What unifies Ntsano is the pervasive sense of spirituality and mystery. Themes do not announce themselves so much as emerge from long arcs, like chants remembered rather than composed. The music often hovers on the edge of song, with Vasconcelos’s voice and Bouchard’s winds sketching melodies that feel older than the session that produced them. Yet there is nothing vague about the interaction: each track bears the imprint of specific ears, histories and decisions. You can hear Hébert’s minimalist leanings in the patient use of repetition, Bouchard’s future as a major jazz voice in the clarity of his lines, Tanguay’s theatrical sensibility in the way dynamics and timbres are staged, and Vasconcelos’s lifelong commitment to making percussion speak in complete sentences.
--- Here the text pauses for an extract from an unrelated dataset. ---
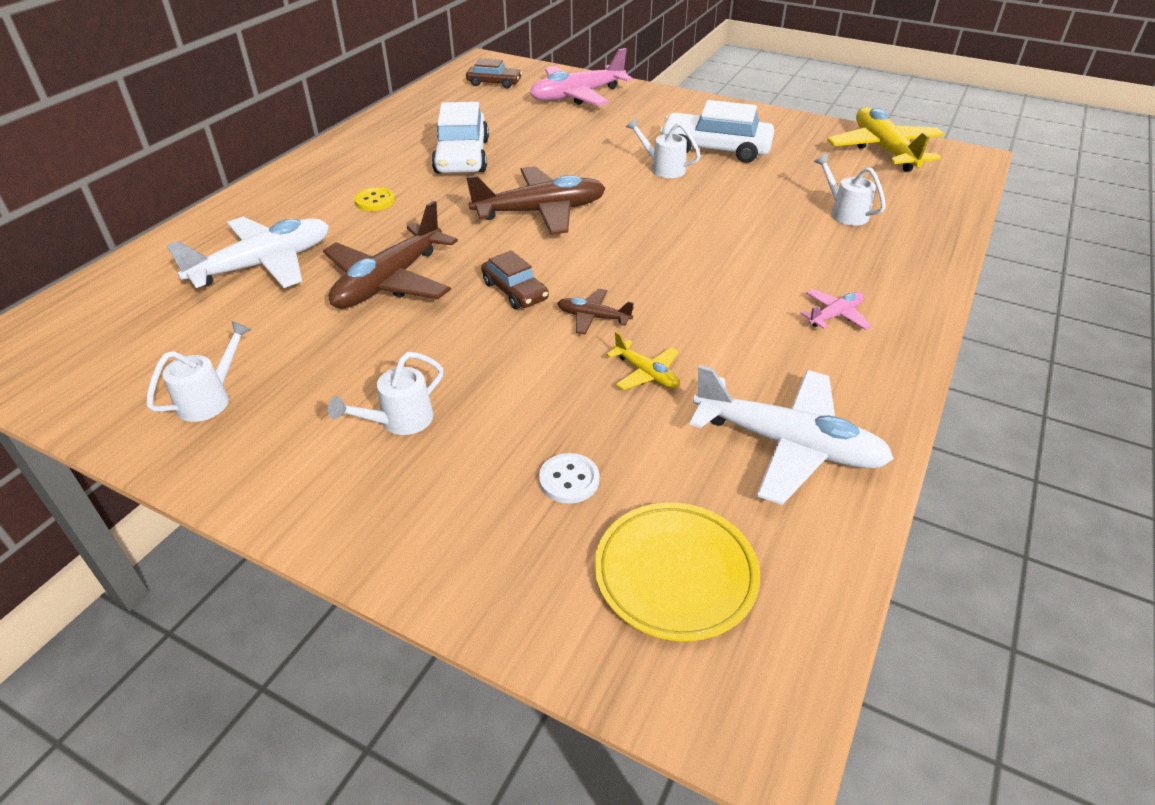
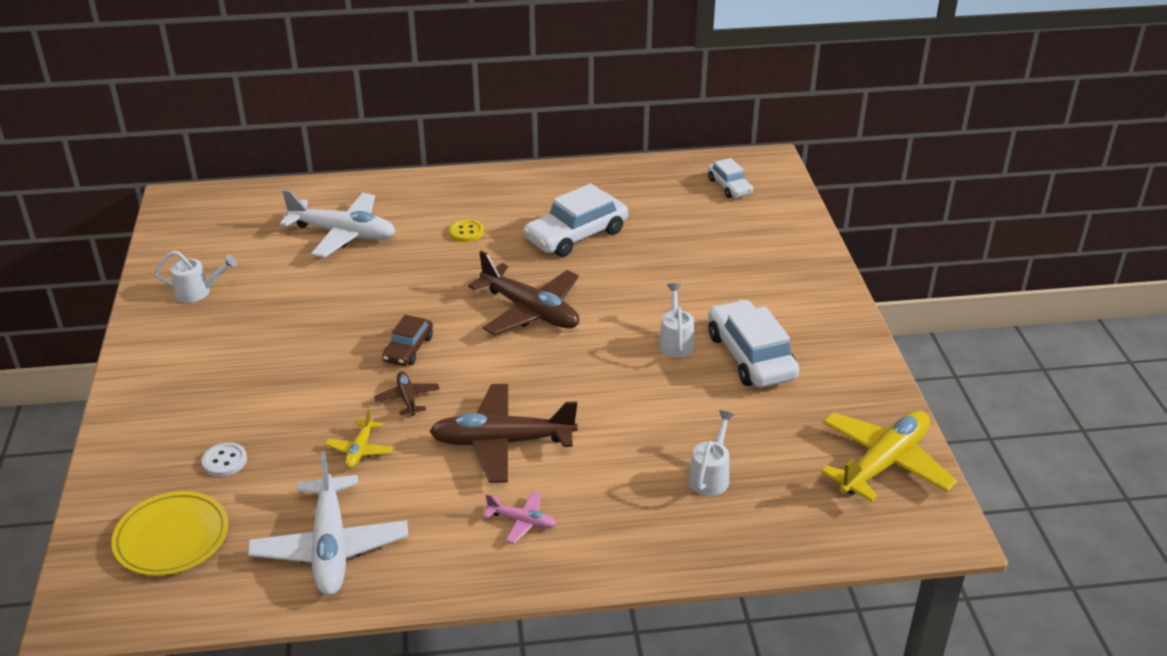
camera: 55 degrees right, 5 degrees down
(389, 282) = (369, 291): brown plane -> brown plane (501, 442)
(399, 421) = (230, 369): white watering can -> none
(494, 83) = (729, 186): brown car -> white car
(577, 96) = (762, 238): pink plane -> none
Originally produced in 1983 by Sergio Veschi and recorded by Bruce Edwards at Psm Studio in Québec City on July 14, the album has now been carefully restored from the original analogue tapes by Alessandro Cutolo at Elettroformati in Milan, then remastered by Rinaldo Donati at Maxine Studio. Under the executive production of Marco Pennisi, with his art direction and an evocative cover photograph by Ira Berger, Ntsano returns in renewed form without sacrificing its grain and warmth. The new edition reveals details that might have been blurred on earlier pressings - the overtones of berimbau strings, the breath in the reeds, the subtle decay of drumheads in the studio air. Four musicians, one brief summer meeting: the result is a recording that still feels like a ceremony half‑remembered from a dream, now available again for listeners ready to enter its circle.